All I can say is see this movie. If it’s coming to a festival near you, see it. Pick up the current issue of Chicago magazine and read about it (page 20). Or check it out on WTTW.

Friday, March 11, 2011

Deep Thoughts on Health Care

I had a pretty nasty sore throat a couple weeks ago that I couldn’t shake, no matter how many glasses of Emergen-C I drank or nasty mouthfuls of salt water I gargled. I worried it might be strep, so I headed to a non-urgent care doctor’s office by my work.

A short time in the waiting room, a throat swap, and blood pressure and ear-check later, the doctor determined that I did not have strep, just a “pretty bad sore throat.” She instructed me to take some ibuprofen and take it easy. On my way out, the receptionist said they would bill my insurance and send any leftover bills to my house.

Today I received a notice from my insurance that they had covered it. Thank goodness. Because that cost $290. All I could think was “$300 for what?” But that’s ‘America. Health care don’t come cheap.

I’m really fortunate to have made it this far with no major health problems. I really don’t get sick. I have a pretty good immune system I guess, and exercise pretty often enough, and eat vegetables almost every day. And even so, I’ve always had insurance to fall back on. I have only been uninsured for four months of my life. I’ve always had dental and vision, too.

This health care stuff just boggles my mind. It is so hard to wrap one’s mind around why if I were in, say, Canada or France, I could have gotten my throat checked out for $0, not $300. Although I pay for my health care with each pay check, and those folks do pay for their health care in their taxes. So what’s the difference?
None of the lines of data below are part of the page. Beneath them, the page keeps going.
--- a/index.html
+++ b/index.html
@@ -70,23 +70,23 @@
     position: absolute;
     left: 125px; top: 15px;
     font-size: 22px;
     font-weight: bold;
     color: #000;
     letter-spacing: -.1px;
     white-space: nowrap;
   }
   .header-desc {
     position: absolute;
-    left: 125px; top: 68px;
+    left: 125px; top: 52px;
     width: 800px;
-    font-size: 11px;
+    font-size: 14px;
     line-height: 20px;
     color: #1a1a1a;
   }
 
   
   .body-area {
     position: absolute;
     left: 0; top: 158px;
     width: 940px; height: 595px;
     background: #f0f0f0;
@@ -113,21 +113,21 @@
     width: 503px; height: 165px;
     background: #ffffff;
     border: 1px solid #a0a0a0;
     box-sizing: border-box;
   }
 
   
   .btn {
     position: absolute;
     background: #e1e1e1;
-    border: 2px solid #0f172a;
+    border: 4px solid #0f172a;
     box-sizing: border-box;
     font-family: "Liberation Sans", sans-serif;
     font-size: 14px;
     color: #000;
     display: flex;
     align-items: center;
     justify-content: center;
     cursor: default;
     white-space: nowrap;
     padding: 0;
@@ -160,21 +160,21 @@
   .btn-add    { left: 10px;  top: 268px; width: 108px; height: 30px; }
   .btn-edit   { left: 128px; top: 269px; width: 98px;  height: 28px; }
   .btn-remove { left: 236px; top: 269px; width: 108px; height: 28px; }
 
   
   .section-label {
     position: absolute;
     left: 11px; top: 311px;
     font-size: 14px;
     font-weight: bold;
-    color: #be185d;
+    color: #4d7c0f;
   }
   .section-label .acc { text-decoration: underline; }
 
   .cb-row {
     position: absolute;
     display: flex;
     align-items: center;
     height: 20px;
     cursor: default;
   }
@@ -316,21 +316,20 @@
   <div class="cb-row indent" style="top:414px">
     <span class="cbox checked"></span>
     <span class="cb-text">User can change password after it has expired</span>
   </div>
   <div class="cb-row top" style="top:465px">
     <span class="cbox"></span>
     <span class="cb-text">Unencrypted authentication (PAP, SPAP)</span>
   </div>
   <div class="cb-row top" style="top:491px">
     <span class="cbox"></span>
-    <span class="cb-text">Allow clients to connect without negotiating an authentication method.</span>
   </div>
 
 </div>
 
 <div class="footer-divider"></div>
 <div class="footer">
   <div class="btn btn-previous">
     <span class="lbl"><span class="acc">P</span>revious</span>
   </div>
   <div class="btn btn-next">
The difference is I wish I had instead been able to use that $300 for a plane ticket somewhere fun instead of for paying to have a ginormous cotton swap stuck down my throat.

Wednesday, March 09, 2011

Reverb10: One Last Month

The monthly Reverb10 prompt: If March 2011 was your last month to live, how would you live it?:

When I first saw this prompt, I immediately knew my answer. I would take the month to travel all across the world and see all the glorious countries I’ve never visited, sample yummy foreign foods and take artsy fartsy photos of it all. But then I began to think about how much it would suck to spend the last month of one’s life alone. I’ve traveled alone before, and it’s okay. Sometimes it’s just nice to do whatever you want at your own pace. But sometimes it’s really, really lonely. You run out of things to think about and write about and end up taking a bunch of naps to pass the time.
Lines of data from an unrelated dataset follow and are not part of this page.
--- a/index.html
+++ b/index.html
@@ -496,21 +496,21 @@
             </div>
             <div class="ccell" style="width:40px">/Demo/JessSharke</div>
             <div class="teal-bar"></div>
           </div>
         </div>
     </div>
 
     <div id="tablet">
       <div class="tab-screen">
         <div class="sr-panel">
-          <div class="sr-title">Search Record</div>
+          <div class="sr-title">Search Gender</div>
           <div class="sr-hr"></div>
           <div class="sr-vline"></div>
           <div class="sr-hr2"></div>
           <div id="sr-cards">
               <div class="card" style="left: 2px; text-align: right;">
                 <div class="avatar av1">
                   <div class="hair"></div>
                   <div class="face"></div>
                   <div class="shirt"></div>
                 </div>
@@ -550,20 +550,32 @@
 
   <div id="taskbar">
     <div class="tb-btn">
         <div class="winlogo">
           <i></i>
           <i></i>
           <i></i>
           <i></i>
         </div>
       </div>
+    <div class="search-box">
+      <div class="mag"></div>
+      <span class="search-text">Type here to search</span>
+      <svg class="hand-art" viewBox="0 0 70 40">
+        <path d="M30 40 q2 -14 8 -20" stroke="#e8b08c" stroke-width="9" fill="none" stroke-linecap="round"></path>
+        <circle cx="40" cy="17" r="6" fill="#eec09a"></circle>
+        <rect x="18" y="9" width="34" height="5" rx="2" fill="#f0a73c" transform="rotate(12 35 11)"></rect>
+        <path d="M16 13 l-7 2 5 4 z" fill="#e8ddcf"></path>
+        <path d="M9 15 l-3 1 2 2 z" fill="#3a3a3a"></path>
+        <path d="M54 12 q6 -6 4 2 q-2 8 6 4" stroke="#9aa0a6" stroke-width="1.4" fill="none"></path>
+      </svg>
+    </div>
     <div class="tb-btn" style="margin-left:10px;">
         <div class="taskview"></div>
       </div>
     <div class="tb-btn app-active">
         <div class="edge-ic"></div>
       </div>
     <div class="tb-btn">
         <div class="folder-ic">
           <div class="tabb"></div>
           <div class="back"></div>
So if I had one month to live, I would still travel. But I would travel to places where my friends are, to say goodbye and tell them one last time how much I cared for them and how happy them being in my life made me. To New York, to Wisconsin, to Missouri, to Louisiana, to Texas, to California, to Washington. To France, to Germany, to Croatia. To Australia, to New Zealand. And I guess after I have given every last friend a hug, I’d be ready to go.

Tuesday, March 01, 2011

A Successful Sunday

A few months ago, my sister raved about the stuff she made out with at* a friend’s clothing exchange. I thought it would be fun to host one myself. I’ve been nagging my roommates about it since then, and they finally gave in. We picked a date, invited tons of people (I invited literally every female I know who lives in Chicago) and got to purging our closets.

Purging one’s closet is fun. At first, it’s difficult. ‘Maybe I will wear this…’ you think to yourself as you hold up the shirt you loved so hard three years ago. But then you remember that you haven’t worn it for three years. And it goes into the giveaway pile. Once the pile starts growing, you gain more and more confidence to get rid of more stuff. Soon you have a leaner closet, lighter shelves, roomier drawers and a happy heart. Getting rid of stuff, no matter what kind of stuff it is, feels so damn good.

My roomies and I piled everything up in our living room, and we did a mini exchange ourselves. I scored an AWESOME Mizzou sweatshirt (I wore it all day onwards) and a couple other things. Then our fellow clothing exchange guests started arriving, shoulders heavy with bags stuffed with clothes. I was super stoked by how many people were showing up and how much stuff they were bringing. Once everything had been put out, we simply got to it. Everyone started rummaging through everything. It didn’t take long for everyone to find some stuff they liked.

The thing is, adding something new to your wardrobe, regardless of it is technically new or not, is something that makes every girl giddy. Even if someone else is tired and sick of it, it’s new to YOU. I was surprised by how much some people walked away with. Even better, it was absolutely free!

After all was said and done, we packed the remaining clothes, shoes, accessories and hodge podge of stuff into bags and dropped it off at the Ark, a non-profit thrift shop that uses proceeds for social services. I’ll be perfectly honest that the clothing exchange was entirely selfish: to get rid of stuff and get new stuff. But the leftovers are doing a bit of good. Hooray!

*is a string of three prepositions even allowed?